Вода стала неподвижной, вязкой и липкой, как глина. Маруся раздвигала её руками и не чувствовала на ощупь. Мир превратился в цветную трёхмерную фотографию, простираясь куполообразным панцирем черепахи. В ореоле зелёного солнца к ним, неторопливо разрывая кормой застывшую воду, плыла старая лодка.
Её продвижение сопровождалось еле слышным многоголосным гулом, скрежетом, завыванием метели. Вначале едва уловимый пряный запах лошадиного пота, дыма костров и тягучего пара ухи внезапно накатил, въедаясь в ноздри. Словно тысячи орд узкоглазых, широкоскулых кочевников тянули по дну, напрягаясь, невидимый канат, привязанный к гордой корме. Лишь затем, чтобы развалина-лодка продвигалась по омертвевшей воде. Шелест голосов, как шум листвы, ненавязчиво усыплял. И Маруся поняла: Ульген спасёт. Предки знают её и пришли на помощь, повинуясь зову крови. А потом она почувствовала, как скрежещут льдины секунд, наползая друг на друга. Время остановить нельзя, его можно слегка попридержать.

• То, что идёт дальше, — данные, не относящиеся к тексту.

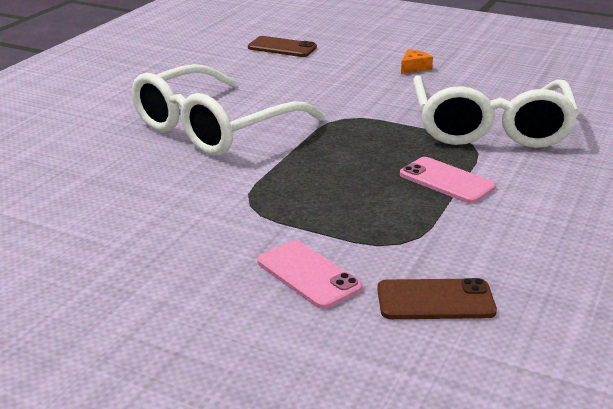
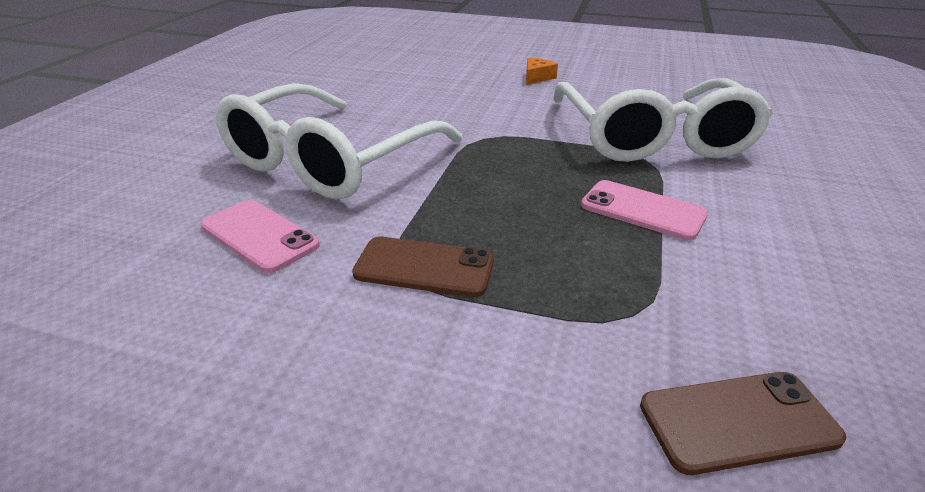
camera: 10 degrees left, 5 degrees up
brown phone [248,36,317,57] -> brown phone moved to [352,237,494,297]
pink phone [257,240,362,309] -> pink phone moved to [201,200,320,273]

А на это способны лишь тысячи ушедших поколений. И лодка здесь ни при чём. Роды, племена не идут по дну, а наоборот, упираются в небо, задерживая ледоход минут. Всему своё время. Зелёное солнце надвигалось, оттеняя блицем тайгу, где самые зелёные хвоинки становились чёрными и нечёткими, как негатив. Лодка подплыла близко, и Маруся вспомнила про Молчуна, нелепая голова которого всё также приподнималась над рекой с уморительной застывшей гримасой непризнанного гения. Она захотела подплыть к нему, но жёсткая вода не пускала, сжав грудь тесными, липкими боками.